— start of Data entries —

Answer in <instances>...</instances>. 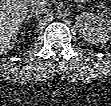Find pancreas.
Masks as SVG:
<instances>
[{
    "instance_id": "pancreas-1",
    "label": "pancreas",
    "mask_w": 111,
    "mask_h": 106,
    "mask_svg": "<svg viewBox=\"0 0 111 106\" xmlns=\"http://www.w3.org/2000/svg\"><path fill=\"white\" fill-rule=\"evenodd\" d=\"M96 7L99 8V9L105 8V6H104L102 1L96 2Z\"/></svg>"
}]
</instances>
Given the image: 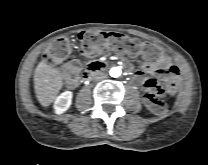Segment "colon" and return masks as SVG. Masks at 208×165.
<instances>
[{
    "label": "colon",
    "instance_id": "colon-1",
    "mask_svg": "<svg viewBox=\"0 0 208 165\" xmlns=\"http://www.w3.org/2000/svg\"><path fill=\"white\" fill-rule=\"evenodd\" d=\"M108 46L120 54L131 56L144 53L157 56L162 53L161 47L148 42H142L137 38L122 33L86 31L80 34L79 45L75 48H71L65 39L55 40L44 52L43 59L50 65H56L62 63L68 57H74L78 53L90 56L104 50ZM174 91L175 84L173 83H169L165 88L157 87L155 97L148 101L150 107L157 113H163L165 104L159 97L172 94Z\"/></svg>",
    "mask_w": 208,
    "mask_h": 165
}]
</instances>
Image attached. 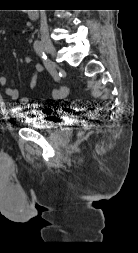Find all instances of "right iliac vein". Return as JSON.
I'll return each mask as SVG.
<instances>
[{"instance_id":"1","label":"right iliac vein","mask_w":138,"mask_h":253,"mask_svg":"<svg viewBox=\"0 0 138 253\" xmlns=\"http://www.w3.org/2000/svg\"><path fill=\"white\" fill-rule=\"evenodd\" d=\"M42 44L47 53H49L52 56L55 55L56 49L49 37H44L42 39Z\"/></svg>"}]
</instances>
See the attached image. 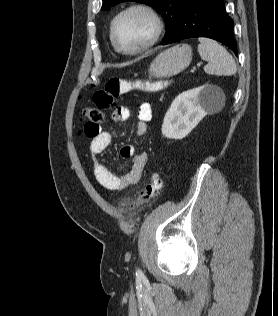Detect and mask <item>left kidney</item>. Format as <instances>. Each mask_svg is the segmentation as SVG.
<instances>
[{"label": "left kidney", "instance_id": "left-kidney-1", "mask_svg": "<svg viewBox=\"0 0 278 316\" xmlns=\"http://www.w3.org/2000/svg\"><path fill=\"white\" fill-rule=\"evenodd\" d=\"M222 95L219 87L208 84L179 94L164 117L162 134L176 140L186 137Z\"/></svg>", "mask_w": 278, "mask_h": 316}]
</instances>
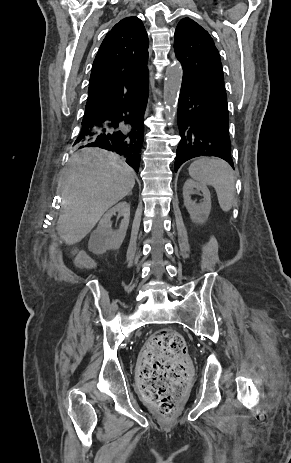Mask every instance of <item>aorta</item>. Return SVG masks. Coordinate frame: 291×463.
<instances>
[{
	"mask_svg": "<svg viewBox=\"0 0 291 463\" xmlns=\"http://www.w3.org/2000/svg\"><path fill=\"white\" fill-rule=\"evenodd\" d=\"M166 82L164 85V102L166 104L165 117L173 122L177 111V101L182 83L183 69L180 64L174 62L166 69Z\"/></svg>",
	"mask_w": 291,
	"mask_h": 463,
	"instance_id": "aorta-1",
	"label": "aorta"
}]
</instances>
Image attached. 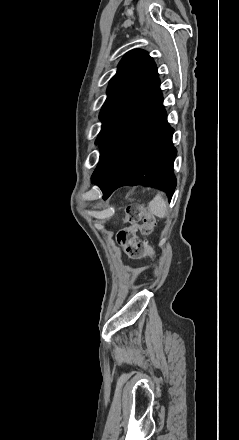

— end of Data entries —

Format every line of the listing from the line containing "Mask every instance" through the end of the listing, both included, as a numbered list with blank lines omitted. Leave the pictures out of your answer.

1. Mask every instance of <item>aorta</item>. Return SVG masks. Coordinate frame: 291×463.
2. <instances>
3. [{
4. 	"mask_svg": "<svg viewBox=\"0 0 291 463\" xmlns=\"http://www.w3.org/2000/svg\"><path fill=\"white\" fill-rule=\"evenodd\" d=\"M166 82L164 85V102L166 104L165 117L173 122L177 111V101L182 83L183 69L180 64L174 62L166 69Z\"/></svg>",
5. 	"mask_w": 291,
6. 	"mask_h": 463,
7. 	"instance_id": "aorta-1",
8. 	"label": "aorta"
9. }]
10. </instances>
11. Image attached. 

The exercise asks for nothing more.